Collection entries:

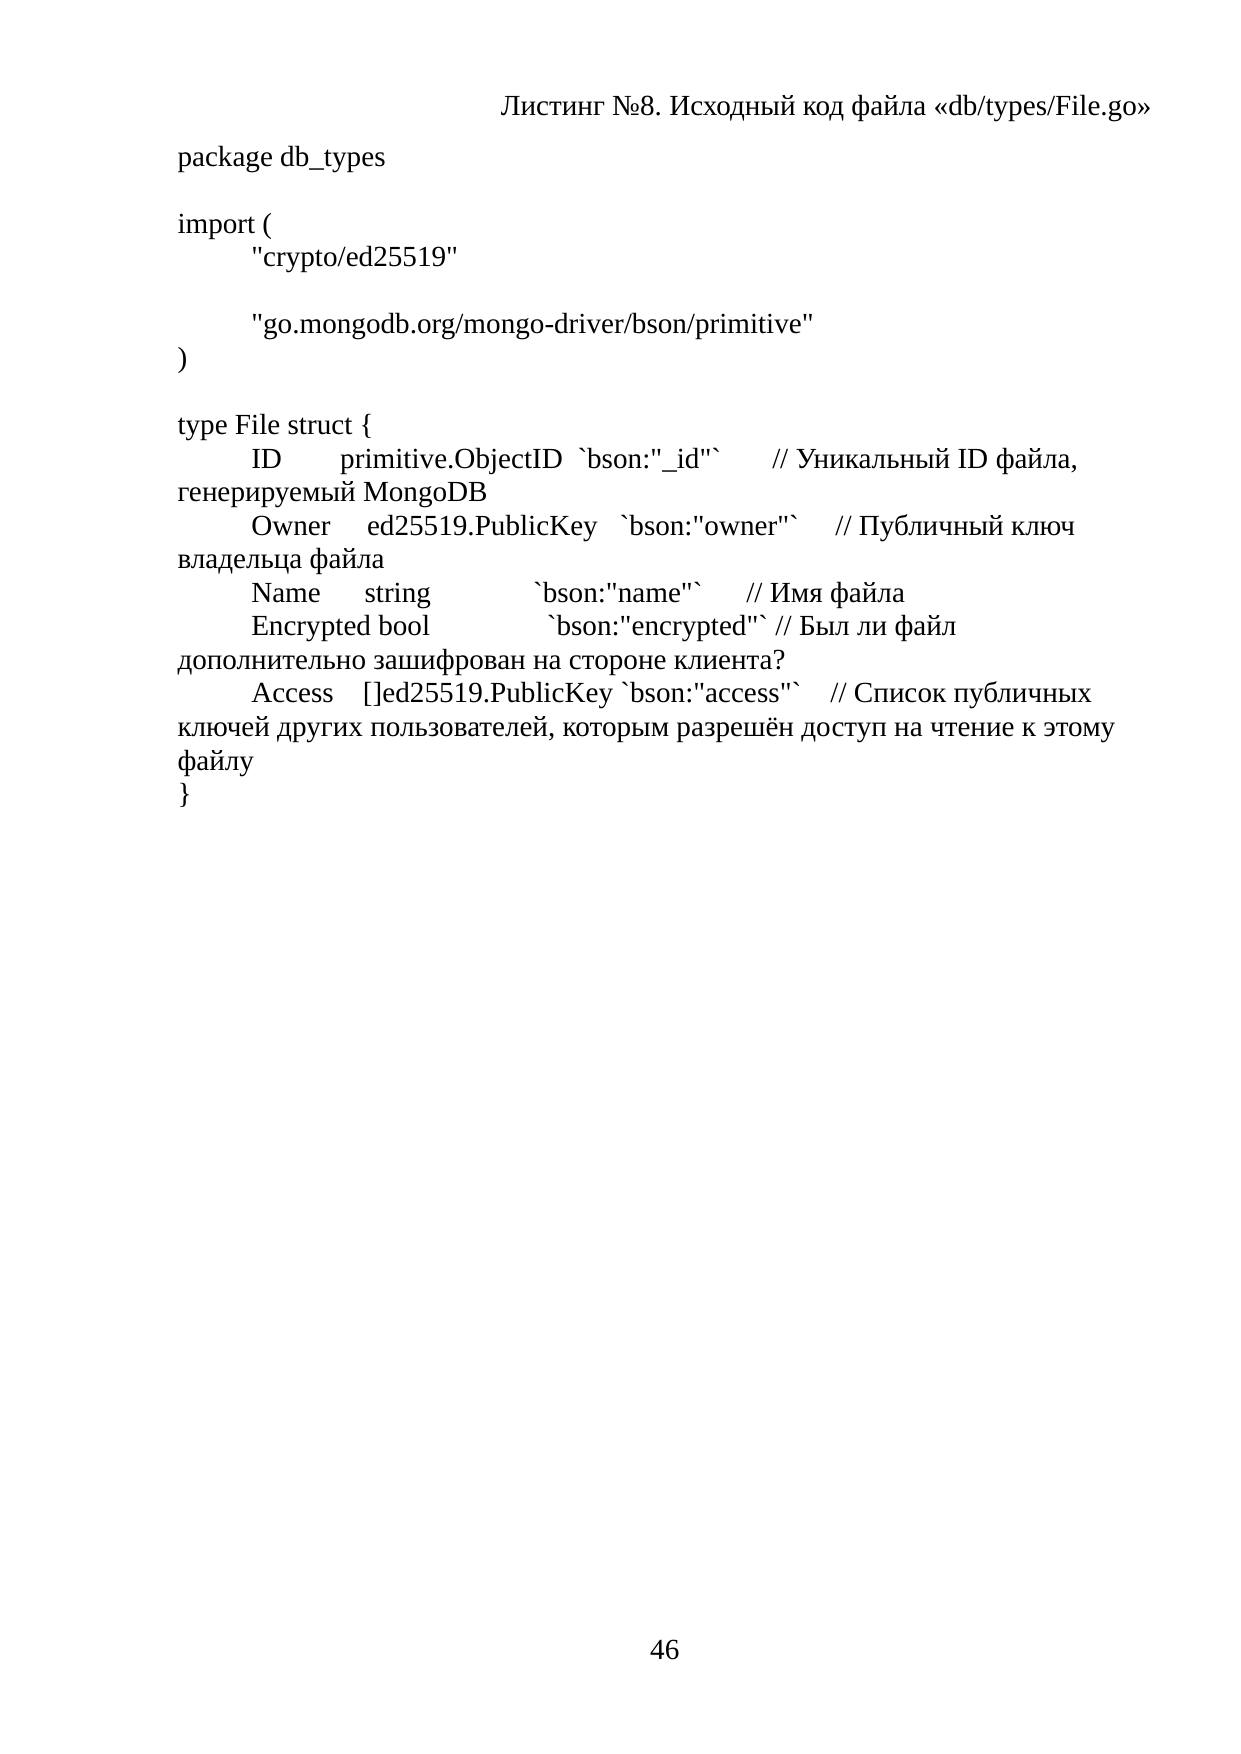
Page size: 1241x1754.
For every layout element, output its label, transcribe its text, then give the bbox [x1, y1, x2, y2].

text ID primitive.ObjectID `bson:"_id"` // Уникальный ID файла, генерируемый MongoDB [177, 441, 1152, 508]
text Листинг №8. Исходный код файла «db/types/File.go» [177, 88, 1152, 122]
text import ( [177, 206, 1152, 239]
text "crypto/ed25519" [177, 239, 1152, 273]
text type File struct { [177, 407, 1152, 441]
text Access []ed25519.PublicKey `bson:"access"` // Список публичных ключей других пользователей, которым разрешён доступ на чтение к этому файлу [177, 676, 1152, 776]
text package db_types [177, 139, 1152, 172]
text ) [177, 340, 1152, 374]
text Name string `bson:"name"` // Имя файла [177, 575, 1152, 608]
text Encrypted bool `bson:"encrypted"` // Был ли файл дополнительно зашифрован на стороне клиента? [177, 608, 1152, 676]
text Owner ed25519.PublicKey `bson:"owner"` // Публичный ключ владельца файла [177, 508, 1152, 575]
text "go.mongodb.org/mongo-driver/bson/primitive" [177, 307, 1152, 340]
text } [177, 776, 1152, 810]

--- Task ---
Reproduce all of the lines above word for word, leaving out the picture.

--- Answer for the task ---
Page size: 1241x1754.
For every layout element, output its label, transcribe its text, then give the bbox [x1, y1, x2, y2].

text ID primitive.ObjectID `bson:"_id"` // Уникальный ID файла, генерируемый MongoDB [177, 441, 1152, 508]
text Листинг №8. Исходный код файла «db/types/File.go» [177, 88, 1152, 122]
text import ( [177, 206, 1152, 239]
text "crypto/ed25519" [177, 239, 1152, 273]
text type File struct { [177, 407, 1152, 441]
text Access []ed25519.PublicKey `bson:"access"` // Список публичных ключей других пользователей, которым разрешён доступ на чтение к этому файлу [177, 676, 1152, 776]
text package db_types [177, 139, 1152, 172]
text ) [177, 340, 1152, 374]
text Name string `bson:"name"` // Имя файла [177, 575, 1152, 608]
text Encrypted bool `bson:"encrypted"` // Был ли файл дополнительно зашифрован на стороне клиента? [177, 608, 1152, 676]
text Owner ed25519.PublicKey `bson:"owner"` // Публичный ключ владельца файла [177, 508, 1152, 575]
text "go.mongodb.org/mongo-driver/bson/primitive" [177, 307, 1152, 340]
text } [177, 776, 1152, 810]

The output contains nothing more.